### Recorded data
____
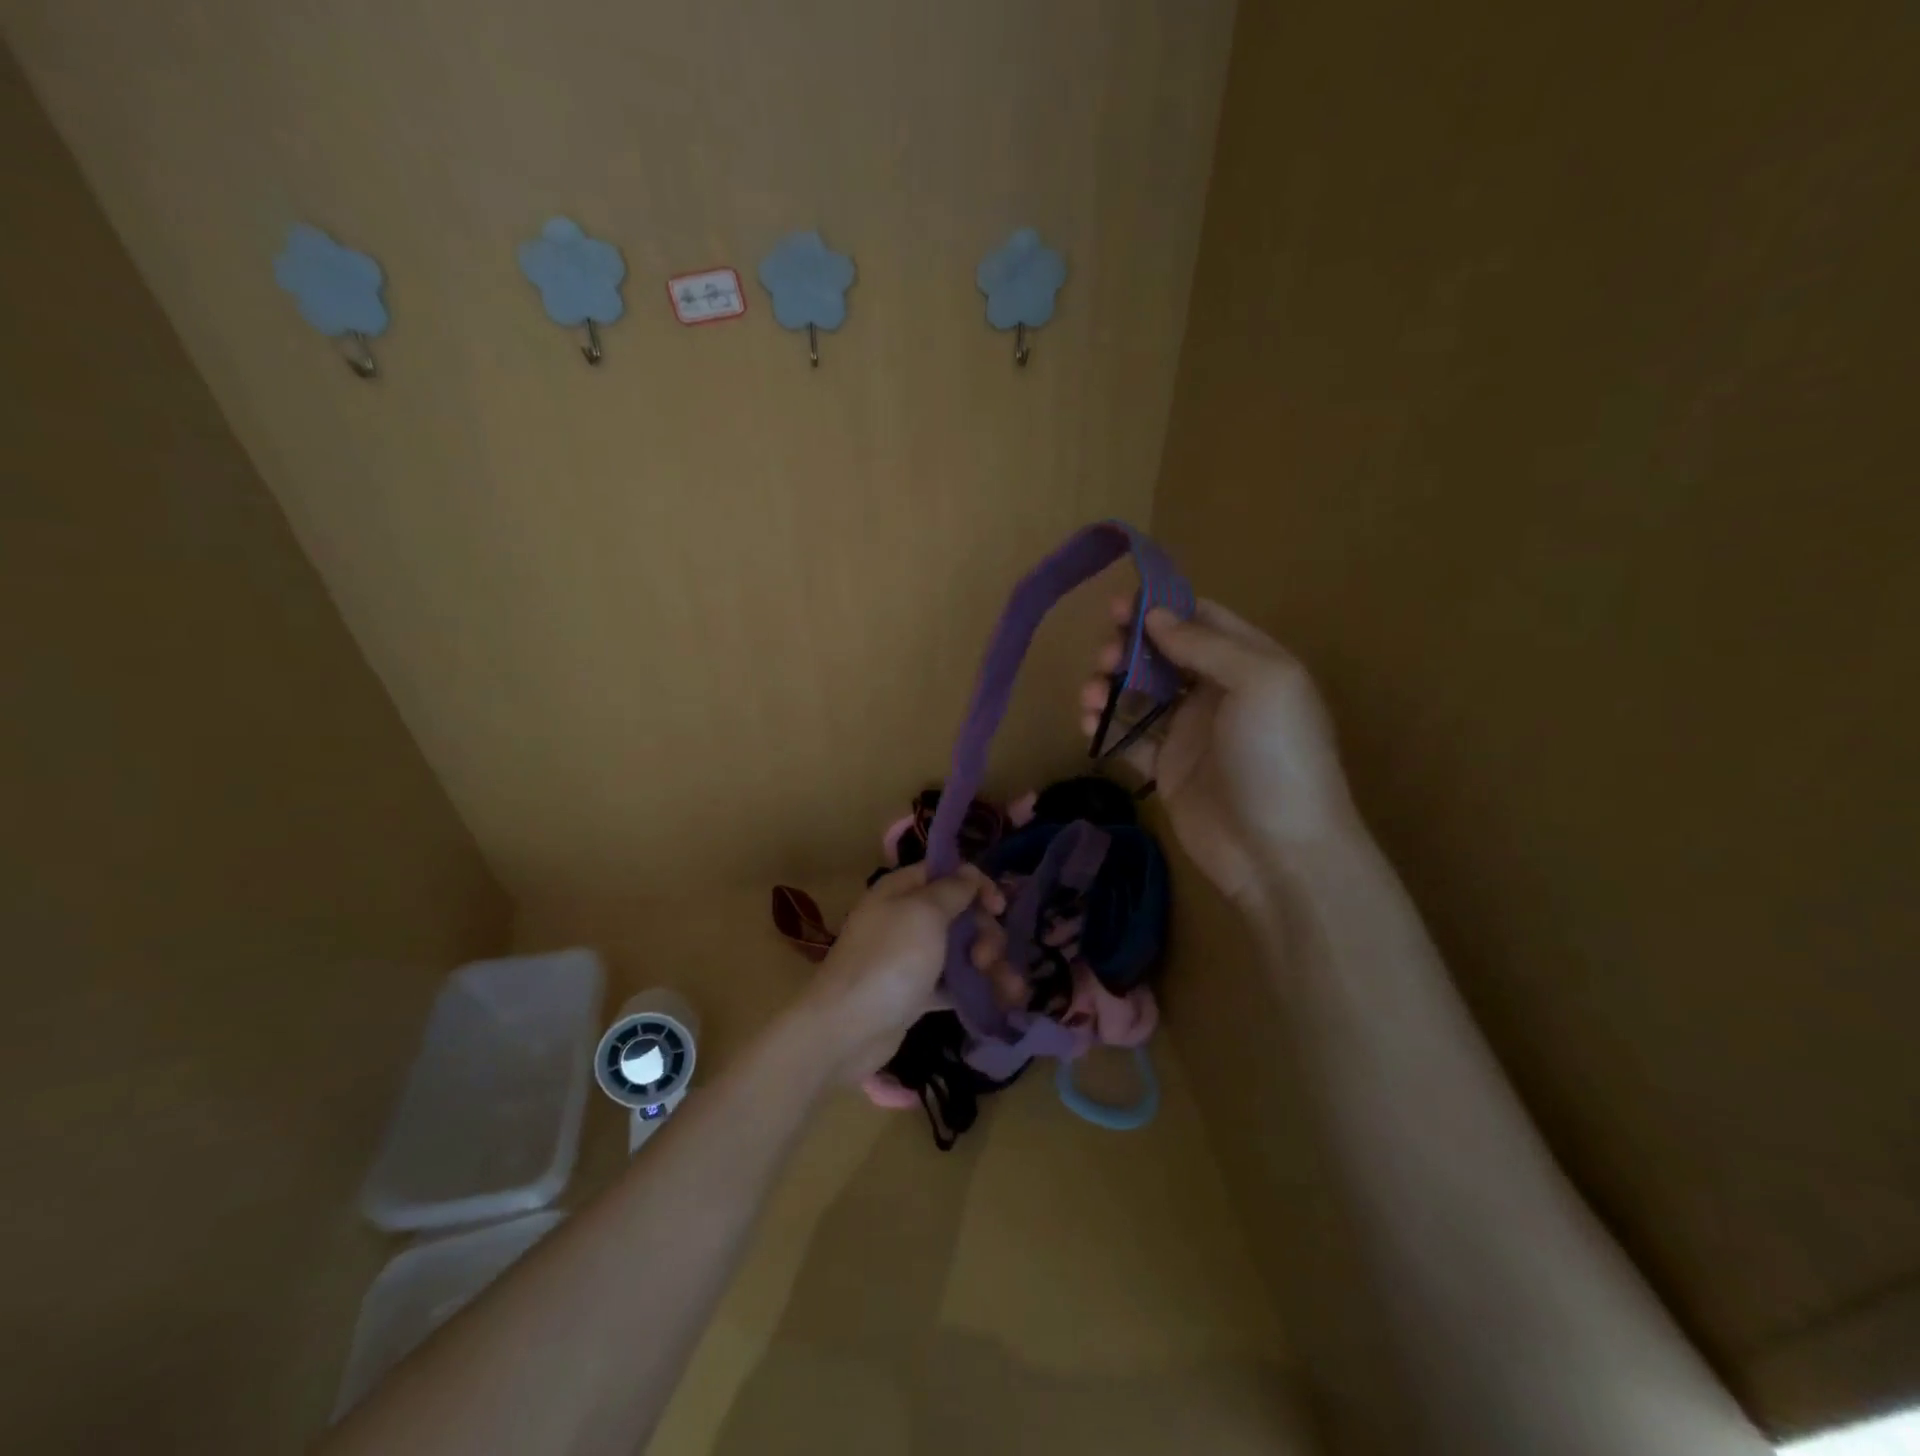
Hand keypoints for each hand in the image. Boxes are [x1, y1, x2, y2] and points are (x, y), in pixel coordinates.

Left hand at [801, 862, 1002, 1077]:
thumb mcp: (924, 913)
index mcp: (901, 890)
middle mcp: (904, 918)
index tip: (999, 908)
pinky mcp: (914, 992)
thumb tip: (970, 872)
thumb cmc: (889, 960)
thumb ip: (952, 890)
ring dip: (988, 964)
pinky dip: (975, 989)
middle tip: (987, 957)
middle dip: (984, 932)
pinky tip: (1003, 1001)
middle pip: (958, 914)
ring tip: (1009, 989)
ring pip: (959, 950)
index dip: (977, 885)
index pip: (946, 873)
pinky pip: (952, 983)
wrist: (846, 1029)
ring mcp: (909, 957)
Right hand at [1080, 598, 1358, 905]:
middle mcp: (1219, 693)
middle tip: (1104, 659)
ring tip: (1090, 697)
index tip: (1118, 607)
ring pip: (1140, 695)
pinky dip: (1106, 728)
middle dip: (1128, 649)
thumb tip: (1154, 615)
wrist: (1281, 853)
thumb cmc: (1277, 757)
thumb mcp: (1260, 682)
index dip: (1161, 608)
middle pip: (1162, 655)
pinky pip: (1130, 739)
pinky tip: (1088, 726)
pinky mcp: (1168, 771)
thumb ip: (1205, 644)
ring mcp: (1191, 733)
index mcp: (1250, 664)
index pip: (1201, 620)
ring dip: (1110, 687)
____
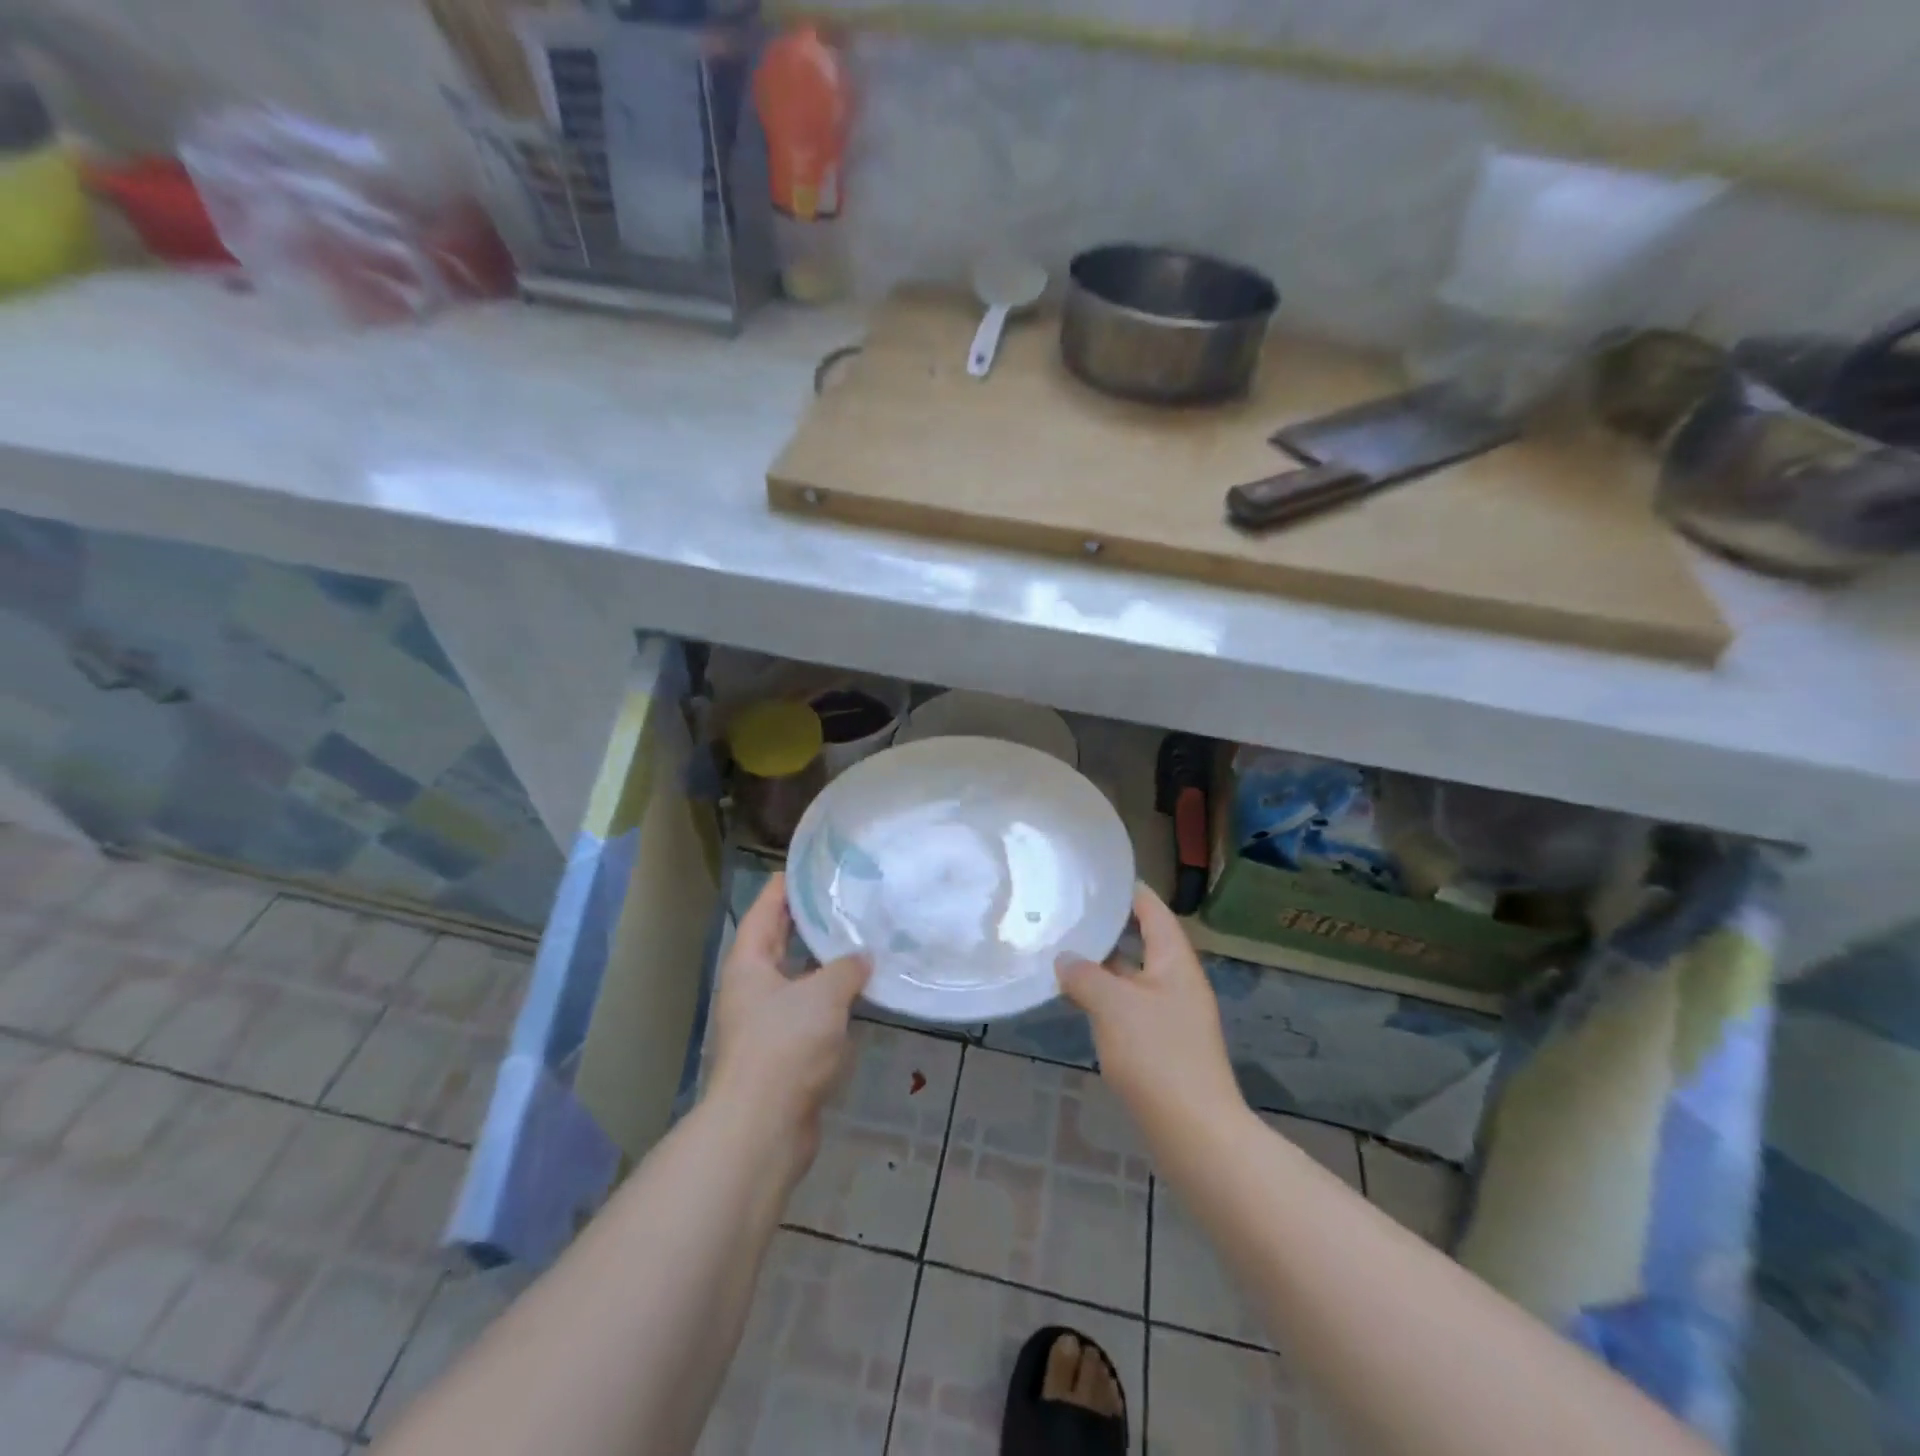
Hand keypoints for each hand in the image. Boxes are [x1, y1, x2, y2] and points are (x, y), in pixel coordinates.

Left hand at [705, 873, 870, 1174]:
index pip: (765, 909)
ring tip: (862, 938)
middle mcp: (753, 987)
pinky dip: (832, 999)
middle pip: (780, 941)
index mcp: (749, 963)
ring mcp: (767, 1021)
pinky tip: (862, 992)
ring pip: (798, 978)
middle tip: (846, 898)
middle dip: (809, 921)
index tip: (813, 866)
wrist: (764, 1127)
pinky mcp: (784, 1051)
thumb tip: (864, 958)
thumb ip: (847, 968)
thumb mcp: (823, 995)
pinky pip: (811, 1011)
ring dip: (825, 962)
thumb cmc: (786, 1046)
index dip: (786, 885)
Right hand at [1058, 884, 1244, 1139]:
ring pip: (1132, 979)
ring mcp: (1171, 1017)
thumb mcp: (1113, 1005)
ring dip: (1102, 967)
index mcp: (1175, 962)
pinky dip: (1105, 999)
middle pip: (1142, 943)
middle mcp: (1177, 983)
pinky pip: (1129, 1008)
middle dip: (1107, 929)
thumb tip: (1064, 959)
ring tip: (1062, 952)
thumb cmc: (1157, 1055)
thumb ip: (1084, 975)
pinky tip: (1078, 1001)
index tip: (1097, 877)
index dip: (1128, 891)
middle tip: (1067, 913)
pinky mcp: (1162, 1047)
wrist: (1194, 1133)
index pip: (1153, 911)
____
Set down, from the entries above, exactly the lines from the one with "pinky dip: (832, 999)" up to and including the one with "index pip: (1153, 911)", and no other lines.

pinky dip: (832, 999)
middle pip: (780, 941)
index mcp: (749, 963)
ring mcp: (767, 1021)
pinky tip: (862, 992)
ring pip: (798, 978)
middle tip: (846, 898)
middle dip: (809, 921)
index tip: (813, 866)
wrist: (764, 1127)
pinky mcp: (784, 1051)
thumb tip: (864, 958)
thumb ip: (847, 968)
thumb mcp: (823, 995)
pinky pip: (811, 1011)
ring dip: (825, 962)
thumb cmc: (786, 1046)
index dip: (786, 885)
Right hand at [1058, 884, 1244, 1139]:
ring pip: (1132, 979)
ring mcp: (1171, 1017)
thumb mcp: (1113, 1005)
ring dip: (1102, 967)
index mcp: (1175, 962)
pinky dip: (1105, 999)
middle pip: (1142, 943)
middle mcp: (1177, 983)
pinky pip: (1129, 1008)
middle dip: (1107, 929)
thumb tip: (1064, 959)
ring tip: (1062, 952)
thumb cmc: (1157, 1055)
thumb ip: (1084, 975)
pinky tip: (1078, 1001)
index tip: (1097, 877)
index dip: (1128, 891)
middle tip: (1067, 913)
pinky mcp: (1162, 1047)
wrist: (1194, 1133)
index pip: (1153, 911)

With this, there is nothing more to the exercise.